Introduction

Involvement of the liver, which is the most common site of distant metastasis arising from colorectal cancer (CRC), is already evident in about 25 % of cases at initial presentation [1]. Selective internal radiation therapy (SIRT) through hepatic arterial delivery of Yttrium-90 [90Y] microspheres is a liver-targeted therapy that has emerged as an important treatment option for colorectal liver metastases (CRLM) [2]. A group of independent experts from all disciplines involved in microsphere therapy first met in Columbus, Ohio, on 6–8 April 2006 (The Radioembolization Brachytherapy Oncology Consortium); the consensus recommendation of the group was that a decision for radioembolization should be made by a multidisciplinary team consisting of radiologists, nuclear medicine specialists, and medical and surgical oncologists [3]. In patients who meet the inclusion criteria, treatment with SIRT results in favourable response rates [4]. However, the range of individual outcomes is highly variable.

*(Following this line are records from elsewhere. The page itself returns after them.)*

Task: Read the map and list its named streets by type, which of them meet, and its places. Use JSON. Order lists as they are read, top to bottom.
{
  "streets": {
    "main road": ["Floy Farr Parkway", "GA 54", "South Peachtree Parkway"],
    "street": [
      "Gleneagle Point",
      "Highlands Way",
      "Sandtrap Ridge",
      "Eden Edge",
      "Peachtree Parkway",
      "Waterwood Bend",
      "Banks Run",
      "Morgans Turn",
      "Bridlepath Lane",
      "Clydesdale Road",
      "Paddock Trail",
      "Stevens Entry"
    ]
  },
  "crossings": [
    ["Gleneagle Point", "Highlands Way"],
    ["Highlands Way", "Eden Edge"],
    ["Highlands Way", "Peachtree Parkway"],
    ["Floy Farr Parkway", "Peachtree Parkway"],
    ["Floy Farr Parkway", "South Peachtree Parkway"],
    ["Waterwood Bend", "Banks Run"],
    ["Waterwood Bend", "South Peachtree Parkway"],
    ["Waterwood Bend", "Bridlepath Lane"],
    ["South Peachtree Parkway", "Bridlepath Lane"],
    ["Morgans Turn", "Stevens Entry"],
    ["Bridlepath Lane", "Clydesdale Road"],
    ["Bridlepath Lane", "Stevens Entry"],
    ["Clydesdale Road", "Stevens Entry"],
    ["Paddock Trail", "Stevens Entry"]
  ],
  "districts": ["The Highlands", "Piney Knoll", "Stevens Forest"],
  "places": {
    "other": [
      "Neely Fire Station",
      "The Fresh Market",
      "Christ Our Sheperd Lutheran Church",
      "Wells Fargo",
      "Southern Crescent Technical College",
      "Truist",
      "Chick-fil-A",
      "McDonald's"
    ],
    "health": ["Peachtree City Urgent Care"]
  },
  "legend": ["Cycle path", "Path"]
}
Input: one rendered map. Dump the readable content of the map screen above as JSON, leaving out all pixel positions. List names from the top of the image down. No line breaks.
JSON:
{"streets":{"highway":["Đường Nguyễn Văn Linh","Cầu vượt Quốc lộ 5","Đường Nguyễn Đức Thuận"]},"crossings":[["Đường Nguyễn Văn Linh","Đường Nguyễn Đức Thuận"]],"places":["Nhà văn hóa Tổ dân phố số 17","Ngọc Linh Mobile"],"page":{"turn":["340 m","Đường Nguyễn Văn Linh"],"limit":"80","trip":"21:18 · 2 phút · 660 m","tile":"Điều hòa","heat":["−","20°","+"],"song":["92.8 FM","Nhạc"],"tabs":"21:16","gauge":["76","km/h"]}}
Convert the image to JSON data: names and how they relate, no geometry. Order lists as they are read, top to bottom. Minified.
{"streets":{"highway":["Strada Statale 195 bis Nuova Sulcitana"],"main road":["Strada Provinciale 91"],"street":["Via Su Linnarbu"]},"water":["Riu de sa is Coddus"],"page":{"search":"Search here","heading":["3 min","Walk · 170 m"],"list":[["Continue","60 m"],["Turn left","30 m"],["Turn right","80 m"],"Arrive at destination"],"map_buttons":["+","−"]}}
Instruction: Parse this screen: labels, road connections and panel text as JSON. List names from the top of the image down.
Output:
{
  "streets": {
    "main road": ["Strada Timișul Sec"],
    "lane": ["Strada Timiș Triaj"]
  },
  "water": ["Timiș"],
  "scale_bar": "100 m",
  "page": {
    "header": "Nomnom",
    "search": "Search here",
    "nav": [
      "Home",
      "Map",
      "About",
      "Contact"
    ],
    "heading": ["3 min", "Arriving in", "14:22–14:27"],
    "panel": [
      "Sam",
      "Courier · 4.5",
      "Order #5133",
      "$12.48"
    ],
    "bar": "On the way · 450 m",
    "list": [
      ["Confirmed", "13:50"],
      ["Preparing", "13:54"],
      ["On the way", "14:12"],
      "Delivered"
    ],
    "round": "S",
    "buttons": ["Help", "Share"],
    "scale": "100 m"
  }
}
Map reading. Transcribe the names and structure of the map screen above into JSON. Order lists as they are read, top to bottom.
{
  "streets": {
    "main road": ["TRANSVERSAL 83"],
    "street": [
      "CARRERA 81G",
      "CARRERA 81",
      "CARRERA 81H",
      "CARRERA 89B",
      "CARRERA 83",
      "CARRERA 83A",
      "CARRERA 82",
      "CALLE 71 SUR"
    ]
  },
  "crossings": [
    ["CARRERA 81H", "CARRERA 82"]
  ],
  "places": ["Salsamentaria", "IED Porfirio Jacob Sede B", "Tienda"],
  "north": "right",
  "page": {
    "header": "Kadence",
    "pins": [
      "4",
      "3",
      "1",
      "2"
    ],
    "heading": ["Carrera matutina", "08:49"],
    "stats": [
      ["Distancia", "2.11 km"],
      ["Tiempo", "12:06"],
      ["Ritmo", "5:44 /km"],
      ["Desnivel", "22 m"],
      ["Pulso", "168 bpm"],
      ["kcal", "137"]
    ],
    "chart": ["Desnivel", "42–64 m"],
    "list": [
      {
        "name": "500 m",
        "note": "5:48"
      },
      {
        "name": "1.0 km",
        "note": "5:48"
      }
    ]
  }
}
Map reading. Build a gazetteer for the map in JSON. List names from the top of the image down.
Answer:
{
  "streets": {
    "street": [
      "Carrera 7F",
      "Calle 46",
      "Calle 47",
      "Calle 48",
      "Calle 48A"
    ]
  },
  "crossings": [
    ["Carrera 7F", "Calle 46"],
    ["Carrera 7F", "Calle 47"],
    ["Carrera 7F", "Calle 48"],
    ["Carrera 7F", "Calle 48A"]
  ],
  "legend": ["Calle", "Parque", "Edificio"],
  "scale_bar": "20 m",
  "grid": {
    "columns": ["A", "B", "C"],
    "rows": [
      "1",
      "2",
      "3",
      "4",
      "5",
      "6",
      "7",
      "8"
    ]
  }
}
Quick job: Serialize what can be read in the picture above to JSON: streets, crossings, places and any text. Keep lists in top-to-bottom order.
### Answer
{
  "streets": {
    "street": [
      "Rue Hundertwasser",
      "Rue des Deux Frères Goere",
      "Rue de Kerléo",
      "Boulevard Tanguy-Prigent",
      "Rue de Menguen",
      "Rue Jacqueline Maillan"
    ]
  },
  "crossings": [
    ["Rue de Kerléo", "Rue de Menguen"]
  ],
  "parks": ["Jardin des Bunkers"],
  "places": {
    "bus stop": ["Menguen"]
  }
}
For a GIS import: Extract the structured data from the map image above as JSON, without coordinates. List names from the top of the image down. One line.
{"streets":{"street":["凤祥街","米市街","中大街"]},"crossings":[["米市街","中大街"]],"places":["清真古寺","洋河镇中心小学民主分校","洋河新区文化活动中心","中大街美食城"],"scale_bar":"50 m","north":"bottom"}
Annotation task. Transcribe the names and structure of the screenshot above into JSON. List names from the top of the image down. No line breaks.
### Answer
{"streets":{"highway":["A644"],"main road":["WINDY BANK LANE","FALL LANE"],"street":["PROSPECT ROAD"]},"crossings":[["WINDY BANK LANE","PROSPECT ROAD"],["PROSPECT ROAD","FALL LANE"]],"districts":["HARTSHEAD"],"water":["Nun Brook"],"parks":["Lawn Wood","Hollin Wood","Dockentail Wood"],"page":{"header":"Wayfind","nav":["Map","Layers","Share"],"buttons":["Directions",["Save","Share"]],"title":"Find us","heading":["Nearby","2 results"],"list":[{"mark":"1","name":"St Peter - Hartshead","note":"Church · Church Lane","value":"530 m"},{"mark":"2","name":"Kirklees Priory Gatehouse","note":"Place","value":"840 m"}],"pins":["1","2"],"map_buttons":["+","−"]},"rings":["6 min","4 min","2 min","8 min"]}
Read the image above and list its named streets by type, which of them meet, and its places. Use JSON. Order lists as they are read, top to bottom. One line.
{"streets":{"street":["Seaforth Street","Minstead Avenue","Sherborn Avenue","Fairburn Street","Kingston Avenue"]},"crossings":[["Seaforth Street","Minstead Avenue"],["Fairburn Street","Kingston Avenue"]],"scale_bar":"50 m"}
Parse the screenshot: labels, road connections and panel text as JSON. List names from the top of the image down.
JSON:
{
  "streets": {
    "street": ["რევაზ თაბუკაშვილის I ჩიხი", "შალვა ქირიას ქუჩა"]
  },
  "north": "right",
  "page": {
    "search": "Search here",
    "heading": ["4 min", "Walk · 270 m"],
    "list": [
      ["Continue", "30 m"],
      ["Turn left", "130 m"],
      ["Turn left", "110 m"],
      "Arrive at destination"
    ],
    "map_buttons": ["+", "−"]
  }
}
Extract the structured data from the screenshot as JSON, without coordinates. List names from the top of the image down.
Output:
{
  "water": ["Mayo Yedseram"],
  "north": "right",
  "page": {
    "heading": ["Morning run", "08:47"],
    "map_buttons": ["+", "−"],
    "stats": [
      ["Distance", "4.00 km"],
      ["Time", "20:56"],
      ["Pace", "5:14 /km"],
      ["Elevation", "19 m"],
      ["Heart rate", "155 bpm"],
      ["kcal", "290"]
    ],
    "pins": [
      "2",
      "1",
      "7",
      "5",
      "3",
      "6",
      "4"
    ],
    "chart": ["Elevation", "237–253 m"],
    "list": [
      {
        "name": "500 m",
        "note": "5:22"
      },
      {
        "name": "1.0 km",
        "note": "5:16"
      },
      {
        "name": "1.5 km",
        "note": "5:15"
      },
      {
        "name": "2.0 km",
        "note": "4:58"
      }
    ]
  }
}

Stubbs et al. reports survival after SIRT ranging from 0.1 to 6.6 months and a mortality rate of 24 % in a group of 100 patients with advanced CRLM [5]. Poor outcome may be a consequence of more extensive disease, but may also be associated with SIRT-induced adverse events, which range from fatigue, abdominal pain, and nausea, to severe complications such as radiation-induced liver disease (REILD) or gastrointestinal ulceration [3, 6, 7]. Indeed, REILD with fatal outcomes has been reported in 15 of 310 patients (5 %) after SIRT for CRLM [8].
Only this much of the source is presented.